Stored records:
^^^^^^^^^^^^^^^^

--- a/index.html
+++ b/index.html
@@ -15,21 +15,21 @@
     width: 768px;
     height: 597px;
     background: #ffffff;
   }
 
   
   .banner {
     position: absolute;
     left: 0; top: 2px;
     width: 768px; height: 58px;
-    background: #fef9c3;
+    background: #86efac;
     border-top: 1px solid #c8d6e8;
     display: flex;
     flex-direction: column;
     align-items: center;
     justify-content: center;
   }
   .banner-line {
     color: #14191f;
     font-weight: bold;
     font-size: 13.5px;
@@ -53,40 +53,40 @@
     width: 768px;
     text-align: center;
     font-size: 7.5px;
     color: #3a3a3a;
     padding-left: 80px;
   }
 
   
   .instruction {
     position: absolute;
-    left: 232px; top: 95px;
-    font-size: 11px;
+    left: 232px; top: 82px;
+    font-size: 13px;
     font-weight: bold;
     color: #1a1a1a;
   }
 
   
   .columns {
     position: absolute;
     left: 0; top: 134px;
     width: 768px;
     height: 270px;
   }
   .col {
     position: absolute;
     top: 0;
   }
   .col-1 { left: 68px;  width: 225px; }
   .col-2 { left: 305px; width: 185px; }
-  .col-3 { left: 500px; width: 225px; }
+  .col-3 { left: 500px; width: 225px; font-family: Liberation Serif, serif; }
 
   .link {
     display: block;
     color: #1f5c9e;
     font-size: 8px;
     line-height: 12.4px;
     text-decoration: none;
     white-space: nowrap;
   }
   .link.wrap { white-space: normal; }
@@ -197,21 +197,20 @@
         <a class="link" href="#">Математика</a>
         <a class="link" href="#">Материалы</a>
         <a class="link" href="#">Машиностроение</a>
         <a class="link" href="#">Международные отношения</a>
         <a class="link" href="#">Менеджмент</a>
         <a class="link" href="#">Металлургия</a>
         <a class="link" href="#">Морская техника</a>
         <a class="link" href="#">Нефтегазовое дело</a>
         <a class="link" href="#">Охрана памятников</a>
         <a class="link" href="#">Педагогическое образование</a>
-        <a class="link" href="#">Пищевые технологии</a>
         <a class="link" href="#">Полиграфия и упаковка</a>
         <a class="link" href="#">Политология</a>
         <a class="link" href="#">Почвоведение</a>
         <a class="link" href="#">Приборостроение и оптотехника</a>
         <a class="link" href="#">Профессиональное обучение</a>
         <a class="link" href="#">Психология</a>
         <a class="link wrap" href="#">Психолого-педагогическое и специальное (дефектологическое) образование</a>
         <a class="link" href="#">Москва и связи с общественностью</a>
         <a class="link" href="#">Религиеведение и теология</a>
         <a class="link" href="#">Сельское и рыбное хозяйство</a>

^^^^^^^^^^^^^^^^

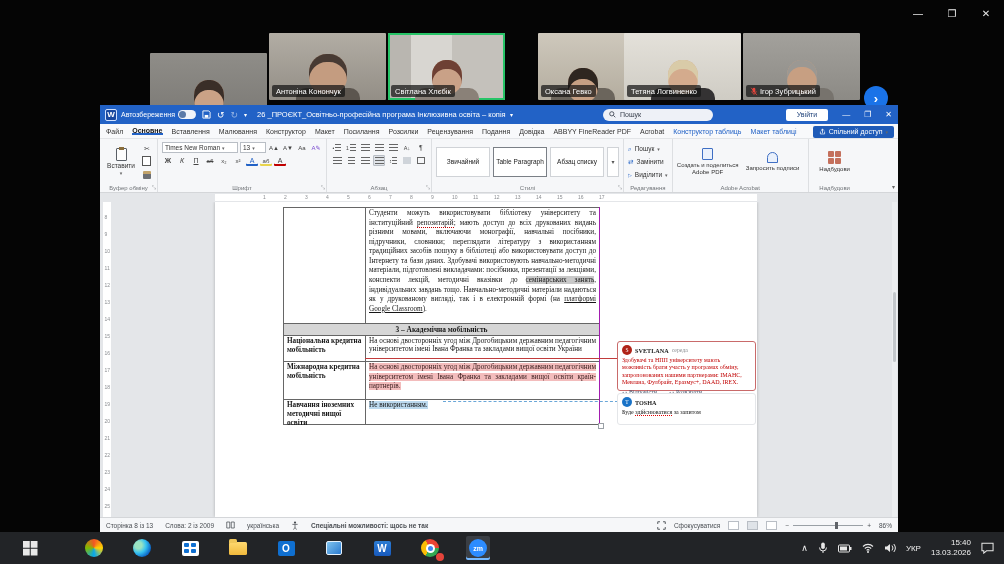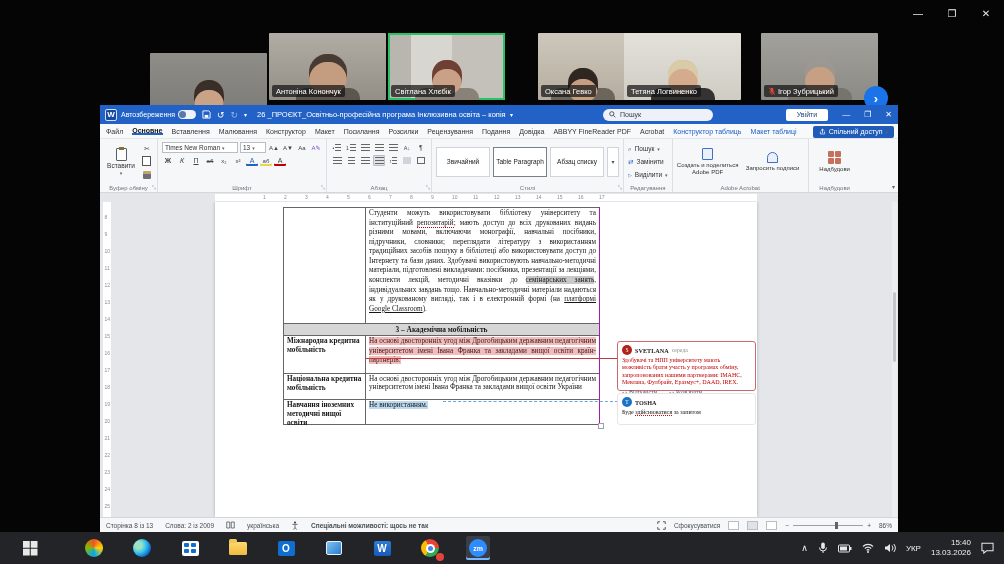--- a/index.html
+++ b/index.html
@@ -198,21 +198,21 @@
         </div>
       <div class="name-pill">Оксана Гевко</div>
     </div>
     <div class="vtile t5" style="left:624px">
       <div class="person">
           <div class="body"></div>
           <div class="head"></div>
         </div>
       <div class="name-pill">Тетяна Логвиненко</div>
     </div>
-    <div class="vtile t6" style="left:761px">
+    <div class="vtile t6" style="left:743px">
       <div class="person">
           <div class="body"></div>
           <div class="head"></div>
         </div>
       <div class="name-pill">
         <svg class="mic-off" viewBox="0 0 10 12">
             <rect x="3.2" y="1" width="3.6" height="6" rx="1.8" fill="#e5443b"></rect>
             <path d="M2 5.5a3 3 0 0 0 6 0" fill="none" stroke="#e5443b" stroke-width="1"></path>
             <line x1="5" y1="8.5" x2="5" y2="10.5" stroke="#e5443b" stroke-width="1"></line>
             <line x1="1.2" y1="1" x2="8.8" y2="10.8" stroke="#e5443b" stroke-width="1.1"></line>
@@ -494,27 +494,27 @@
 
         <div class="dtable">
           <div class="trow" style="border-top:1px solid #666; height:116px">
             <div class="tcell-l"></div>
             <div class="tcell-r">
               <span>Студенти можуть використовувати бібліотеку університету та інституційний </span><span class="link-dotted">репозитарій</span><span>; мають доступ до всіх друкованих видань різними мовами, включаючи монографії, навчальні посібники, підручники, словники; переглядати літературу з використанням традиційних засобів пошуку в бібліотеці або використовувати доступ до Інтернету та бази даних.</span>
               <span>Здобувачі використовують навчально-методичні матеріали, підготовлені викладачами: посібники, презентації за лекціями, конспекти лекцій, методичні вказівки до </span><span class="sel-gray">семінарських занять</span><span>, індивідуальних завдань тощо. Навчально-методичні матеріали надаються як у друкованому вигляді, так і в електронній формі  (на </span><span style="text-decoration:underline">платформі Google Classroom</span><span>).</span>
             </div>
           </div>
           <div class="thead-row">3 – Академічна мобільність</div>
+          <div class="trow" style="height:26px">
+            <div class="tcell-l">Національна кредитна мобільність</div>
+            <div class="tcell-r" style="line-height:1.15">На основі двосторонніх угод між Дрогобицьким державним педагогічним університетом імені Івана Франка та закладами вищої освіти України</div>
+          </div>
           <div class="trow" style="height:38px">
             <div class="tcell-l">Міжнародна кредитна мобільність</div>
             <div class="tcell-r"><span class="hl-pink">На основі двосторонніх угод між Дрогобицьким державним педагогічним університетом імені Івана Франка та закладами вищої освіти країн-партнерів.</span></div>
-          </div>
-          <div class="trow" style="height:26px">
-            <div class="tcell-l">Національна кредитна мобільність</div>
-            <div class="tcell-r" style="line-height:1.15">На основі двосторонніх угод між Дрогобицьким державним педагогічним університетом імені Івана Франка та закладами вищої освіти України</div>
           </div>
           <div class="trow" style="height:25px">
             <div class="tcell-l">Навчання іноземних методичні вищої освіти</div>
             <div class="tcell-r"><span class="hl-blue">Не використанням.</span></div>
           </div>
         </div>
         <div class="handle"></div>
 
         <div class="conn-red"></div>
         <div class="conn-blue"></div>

^^^^^^^^^^^^^^^^

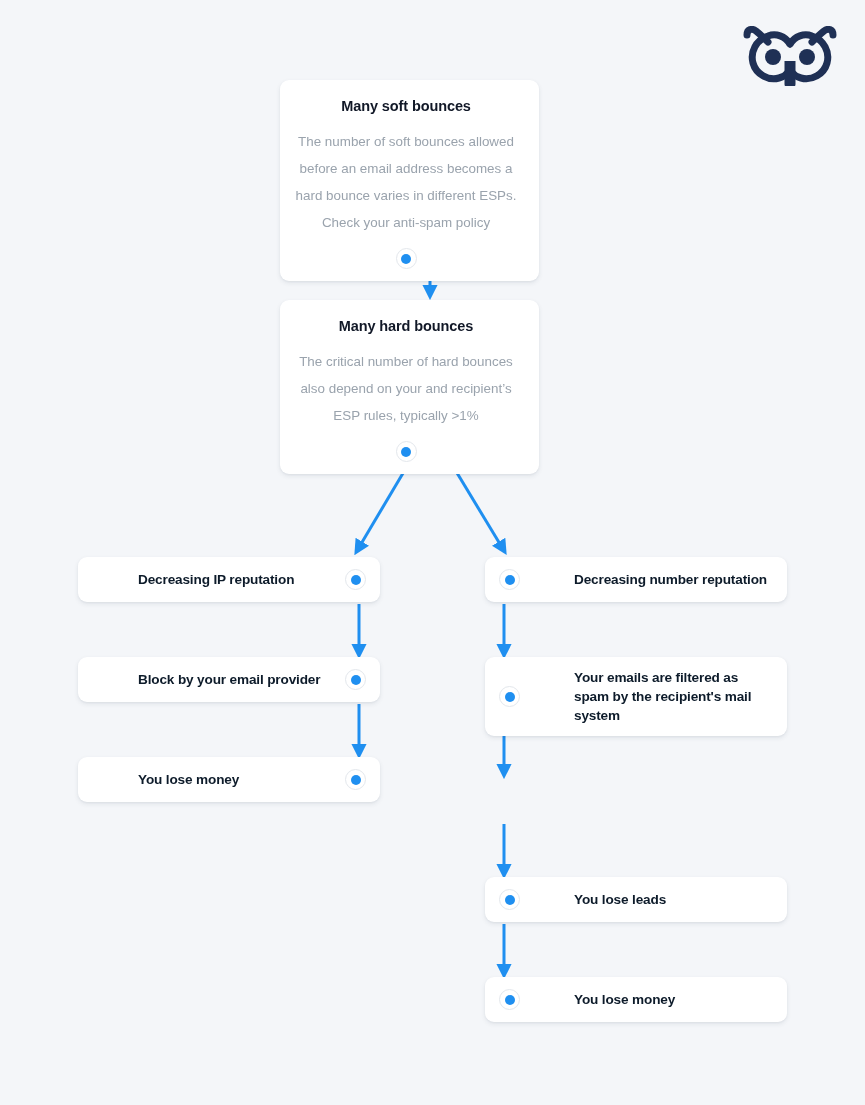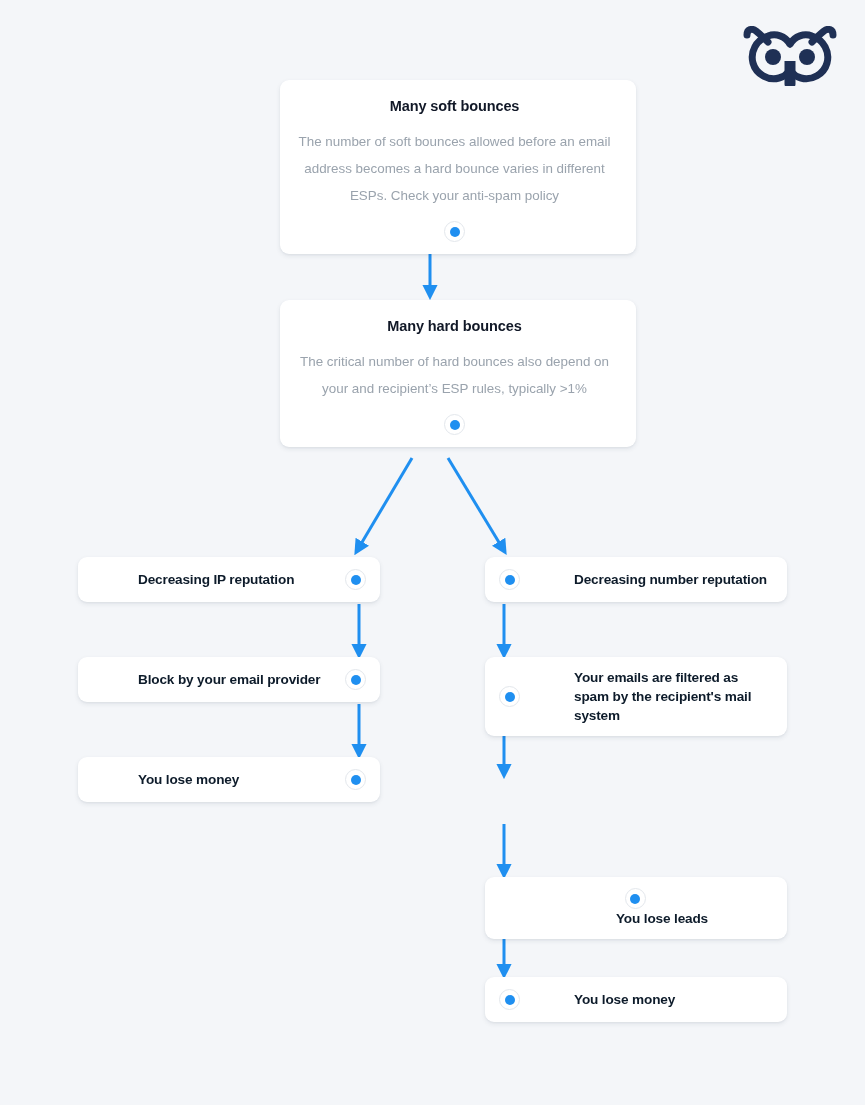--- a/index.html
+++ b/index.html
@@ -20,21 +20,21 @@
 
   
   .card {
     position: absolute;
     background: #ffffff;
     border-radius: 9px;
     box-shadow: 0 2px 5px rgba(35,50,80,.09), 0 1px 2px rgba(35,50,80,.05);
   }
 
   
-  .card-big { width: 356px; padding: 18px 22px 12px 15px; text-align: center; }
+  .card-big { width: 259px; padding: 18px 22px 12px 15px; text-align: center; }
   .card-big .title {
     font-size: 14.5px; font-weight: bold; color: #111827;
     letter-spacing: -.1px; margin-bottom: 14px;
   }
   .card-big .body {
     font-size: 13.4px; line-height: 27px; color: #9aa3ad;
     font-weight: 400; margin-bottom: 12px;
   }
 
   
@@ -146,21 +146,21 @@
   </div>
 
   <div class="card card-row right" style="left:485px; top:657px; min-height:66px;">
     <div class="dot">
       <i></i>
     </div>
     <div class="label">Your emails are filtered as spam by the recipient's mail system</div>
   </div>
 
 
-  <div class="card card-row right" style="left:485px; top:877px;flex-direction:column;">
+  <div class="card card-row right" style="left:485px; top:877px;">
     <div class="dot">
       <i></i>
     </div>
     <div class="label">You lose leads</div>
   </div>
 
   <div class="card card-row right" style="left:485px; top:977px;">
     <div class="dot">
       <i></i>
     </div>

^^^^^^^^^^^^^^^^

# [YOUR INSTRUCTIONS]
What lines of the data contain the string "font"? List them.

# [EXPECTED ANSWER]
     font-weight: bold;
     font-size: 13.5px;
     font-size: 7.5px;
-    font-size: 11px;
+    font-size: 13px;
     font-weight: bold;
+  .col-3 { left: 500px; width: 225px; font-family: Liberation Serif, serif; }
     font-size: 8px;
     font-size: 14.5px; font-weight: bold; color: #111827;
     font-size: 13.4px; line-height: 27px; color: #9aa3ad;
     font-weight: 400; margin-bottom: 12px;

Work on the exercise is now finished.